I love it when my religion teacher talks about Jesus and the New Testament. He really knows where it's at.

 

whiff: to smell something.

This perfume smells like oranges. Here, take a whiff.

 

wimp: a person who lacks courage or strength.

Bill doesn't want to take the dead mouse out of the mouse trap because he's such a wimp, so he just throws out the whole trap instead of reusing it.

 

whiz: a smart person.

Jennifer is a real math whiz. She'll probably major in engineering in college.

 

(the) whole nine yards: everything; all of something.

After Myrtle died, her children sold off everything in the house--the whole nine yards.

 

wicked: cool; very interesting and, perhaps, a little dangerous.

That was a wicked turn we just took. Did you feel the car lifted a little on the passenger side.

 

widget: something small and useful; something on a computer that does a task.

This little widget is good at estimating some of the costs for my business.

 

wig out: to suddenly feel fear; similar to freak out.

Kevin wigged out and moved to California when he lost his job.

 

wing it: try to do something without preparation.

Instead of using a written speech, the speaker tried to wing it, but he made a lot of mistakes, and a few times he forgot what he was trying to say.

 

wipe out: to fall over; to cause a loss of property.

Huge medical bills wiped out all of their life savings. Now they don't have any money left.

 

wired: 1. wide awake, usually from too much coffee; 2. technologically connected through the internet and mobile technology.

1. I can't go to sleep. I had five cups of coffee at Starbucks and feel totally wired.

2. We have to get our computer wired to the internet.

 

wishy-washy: unable to take a clear position or make a decision.

Diedre is kind of a wishy-washy boss.
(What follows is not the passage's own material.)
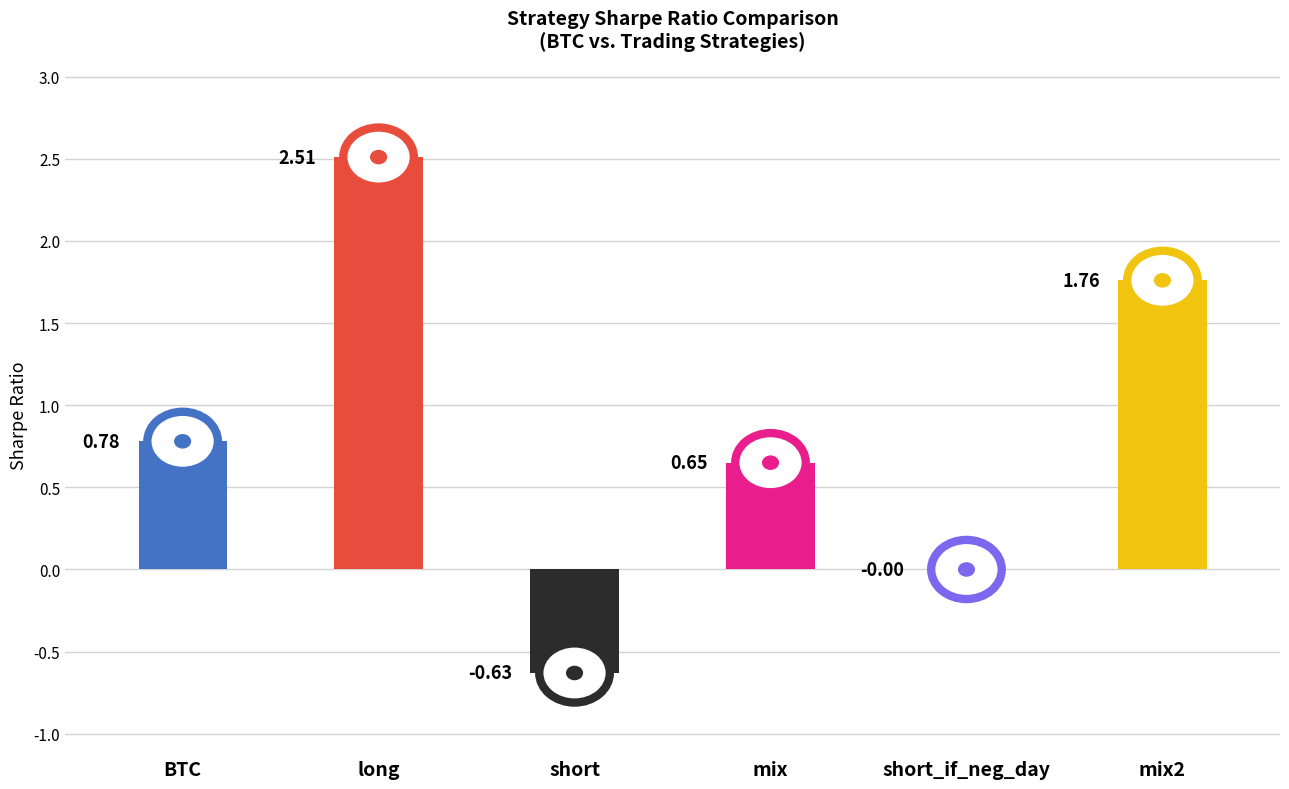

What is the sum of all values?

5.1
She's never able to decide on which people to hire, so she relies on others to help her make hiring decisions.

 

with flying colors: to do something in a way that is great; to achieve success; to do well.
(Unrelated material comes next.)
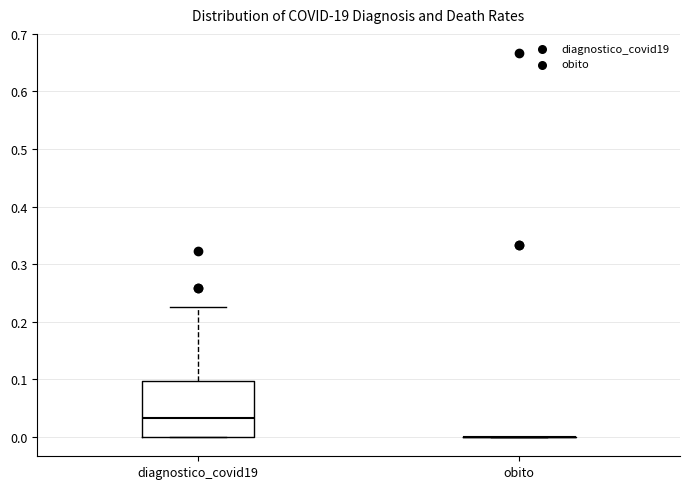

Reading left to right, transcribe this box plot: for each box, give where its median line is, the range the box spans, and where its two whiskers end, as read against the y-axis. The values are not printed on the chart, so give them approximately, as read against the axis.

diagnostico_covid19: median 0.03, box 0.00 to 0.10, whiskers 0.00 to 0.23
obito: box collapsed to a line at 0.00, whiskers 0.00 to 0.00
She passed her driving test with flying colors.

 

with it: hip; able to understand what happening now; up-to-date.

Our teacher thinks she's really with it, but at the age of 62, it's not easy to keep up with her young students.

 

wonk: a technocrat; a person who understands small details as an authority.

The energy-policy wonks in Washington have some good ideas about how we can all save on home energy costs.

 

woozy: dizzy or tired; a side effect from some medicine.

Laughing gas made Shawn feel a little woozy while the dentist worked on his teeth.

 

workaholic: a person who works all the time.

If he weren't such a workaholic, he'd have more time to spend with his kids.

 

work it in: to bring something into another thing; to incorporate; to make time available in a schedule.

We don't have a lot of extra time during the meeting, but if you want to talk about your project for a few minutes, it's possible to work that in.

 

work out: make something possible; to improve a situation.

Halima and Ali are have had some trouble with their marriage, but now they're trying to work things out.

 

worry wart: a person who worries too much.

Stop being such a worry wart. Your kids will be okay when they go on the trip.

 

wrap up: bring a project to a conclusion; finish.

Let's wrap things up here and go home.

 

wreck: a person or a thing in very bad condition.

Diane is a wreck after getting only got two hours of sleep last night.

 

wussy: a person who is weak, fearful.

My friend, Dan, is too much of a wussy to ask his hottie neighbor, Casandra, out on a date.

 

Attention: Some slang is inappropriate in certain situations. That's why you see the word "caution" after some of these slang words. Some slang is considered to be vulgar.

vulgar = impolite or considered a swear word. Don't use it around your supervisor or someone who might be offended.